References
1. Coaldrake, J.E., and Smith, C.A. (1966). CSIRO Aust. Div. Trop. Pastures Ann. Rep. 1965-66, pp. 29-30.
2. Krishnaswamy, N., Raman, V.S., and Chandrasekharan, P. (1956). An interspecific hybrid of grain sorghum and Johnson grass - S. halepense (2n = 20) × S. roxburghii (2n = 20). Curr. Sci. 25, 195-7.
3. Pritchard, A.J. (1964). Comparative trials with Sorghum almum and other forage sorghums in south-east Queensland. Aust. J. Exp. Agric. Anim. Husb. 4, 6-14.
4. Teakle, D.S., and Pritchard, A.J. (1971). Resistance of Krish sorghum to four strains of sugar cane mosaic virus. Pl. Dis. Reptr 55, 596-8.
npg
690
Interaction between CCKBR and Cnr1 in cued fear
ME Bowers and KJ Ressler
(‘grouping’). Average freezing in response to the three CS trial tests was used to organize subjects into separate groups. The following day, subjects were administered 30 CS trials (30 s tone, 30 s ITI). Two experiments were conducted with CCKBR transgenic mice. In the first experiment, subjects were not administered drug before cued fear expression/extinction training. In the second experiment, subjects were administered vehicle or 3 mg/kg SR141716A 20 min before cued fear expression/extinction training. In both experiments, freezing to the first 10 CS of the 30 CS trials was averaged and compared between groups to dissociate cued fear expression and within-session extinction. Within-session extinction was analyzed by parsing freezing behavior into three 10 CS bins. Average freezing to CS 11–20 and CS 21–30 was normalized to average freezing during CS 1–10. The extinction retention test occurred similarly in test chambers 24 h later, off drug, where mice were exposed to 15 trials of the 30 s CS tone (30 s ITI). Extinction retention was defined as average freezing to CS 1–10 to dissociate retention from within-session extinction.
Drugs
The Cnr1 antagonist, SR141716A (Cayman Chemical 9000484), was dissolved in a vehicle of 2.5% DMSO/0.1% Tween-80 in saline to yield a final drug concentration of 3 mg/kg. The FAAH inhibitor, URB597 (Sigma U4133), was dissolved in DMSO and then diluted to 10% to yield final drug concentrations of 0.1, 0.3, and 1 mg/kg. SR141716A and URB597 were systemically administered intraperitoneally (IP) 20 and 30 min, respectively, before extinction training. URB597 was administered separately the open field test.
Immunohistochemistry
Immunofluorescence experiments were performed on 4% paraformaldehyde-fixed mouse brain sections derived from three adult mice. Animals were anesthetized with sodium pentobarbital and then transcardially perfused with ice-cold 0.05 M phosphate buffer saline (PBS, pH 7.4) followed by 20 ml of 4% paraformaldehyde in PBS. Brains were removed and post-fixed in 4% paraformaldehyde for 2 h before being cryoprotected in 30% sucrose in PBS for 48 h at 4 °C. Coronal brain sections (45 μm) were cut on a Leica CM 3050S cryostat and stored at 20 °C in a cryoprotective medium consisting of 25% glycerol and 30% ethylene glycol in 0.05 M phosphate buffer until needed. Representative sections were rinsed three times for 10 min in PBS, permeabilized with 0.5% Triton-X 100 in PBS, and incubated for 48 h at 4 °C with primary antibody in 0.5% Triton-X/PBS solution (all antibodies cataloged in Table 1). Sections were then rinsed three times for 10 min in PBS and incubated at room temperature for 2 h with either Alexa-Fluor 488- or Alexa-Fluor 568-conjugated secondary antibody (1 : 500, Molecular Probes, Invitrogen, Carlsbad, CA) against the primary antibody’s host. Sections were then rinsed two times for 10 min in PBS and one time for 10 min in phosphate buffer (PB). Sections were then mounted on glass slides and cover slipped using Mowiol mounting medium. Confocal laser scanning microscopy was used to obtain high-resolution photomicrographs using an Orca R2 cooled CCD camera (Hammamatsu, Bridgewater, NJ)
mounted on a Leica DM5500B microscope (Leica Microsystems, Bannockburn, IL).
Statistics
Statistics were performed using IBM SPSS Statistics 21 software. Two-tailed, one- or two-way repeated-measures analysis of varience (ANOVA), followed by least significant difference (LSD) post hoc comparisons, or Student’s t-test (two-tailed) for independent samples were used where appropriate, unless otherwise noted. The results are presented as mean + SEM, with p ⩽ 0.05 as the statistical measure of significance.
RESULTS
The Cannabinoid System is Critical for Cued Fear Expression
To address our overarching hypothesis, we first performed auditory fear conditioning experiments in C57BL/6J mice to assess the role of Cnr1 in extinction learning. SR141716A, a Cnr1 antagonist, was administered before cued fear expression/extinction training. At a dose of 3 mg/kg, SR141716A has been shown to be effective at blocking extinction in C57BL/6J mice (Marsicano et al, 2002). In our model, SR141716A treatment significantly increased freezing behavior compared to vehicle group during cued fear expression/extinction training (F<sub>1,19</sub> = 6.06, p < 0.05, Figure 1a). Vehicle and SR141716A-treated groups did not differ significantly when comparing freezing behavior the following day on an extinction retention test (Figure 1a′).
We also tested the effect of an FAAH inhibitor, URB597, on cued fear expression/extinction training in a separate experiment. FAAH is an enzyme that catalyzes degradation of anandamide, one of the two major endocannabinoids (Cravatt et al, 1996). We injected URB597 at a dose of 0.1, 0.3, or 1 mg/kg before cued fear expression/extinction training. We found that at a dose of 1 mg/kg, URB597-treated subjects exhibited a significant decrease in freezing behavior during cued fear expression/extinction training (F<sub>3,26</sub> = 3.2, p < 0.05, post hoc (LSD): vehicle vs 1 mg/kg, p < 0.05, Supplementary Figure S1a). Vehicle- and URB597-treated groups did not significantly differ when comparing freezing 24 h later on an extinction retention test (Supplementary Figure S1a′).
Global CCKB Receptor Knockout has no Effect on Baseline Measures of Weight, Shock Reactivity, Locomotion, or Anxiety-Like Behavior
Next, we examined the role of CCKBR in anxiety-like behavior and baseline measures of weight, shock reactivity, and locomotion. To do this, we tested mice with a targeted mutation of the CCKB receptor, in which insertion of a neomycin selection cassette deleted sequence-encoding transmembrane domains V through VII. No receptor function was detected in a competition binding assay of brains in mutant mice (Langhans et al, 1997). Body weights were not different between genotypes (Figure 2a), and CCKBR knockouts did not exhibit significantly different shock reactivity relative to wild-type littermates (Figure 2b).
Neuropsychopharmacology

******************************

_Assigned task_:
Copy the line containing "Global CCKB Receptor" and every line after it, through the last line of the records. Include nothing else.

_Result for this exercise_:
Global CCKB Receptor Knockout has no Effect on Baseline Measures of Weight, Shock Reactivity, Locomotion, or Anxiety-Like Behavior
Next, we examined the role of CCKBR in anxiety-like behavior and baseline measures of weight, shock reactivity, and locomotion. To do this, we tested mice with a targeted mutation of the CCKB receptor, in which insertion of a neomycin selection cassette deleted sequence-encoding transmembrane domains V through VII. No receptor function was detected in a competition binding assay of brains in mutant mice (Langhans et al, 1997). Body weights were not different between genotypes (Figure 2a), and CCKBR knockouts did not exhibit significantly different shock reactivity relative to wild-type littermates (Figure 2b).
Neuropsychopharmacology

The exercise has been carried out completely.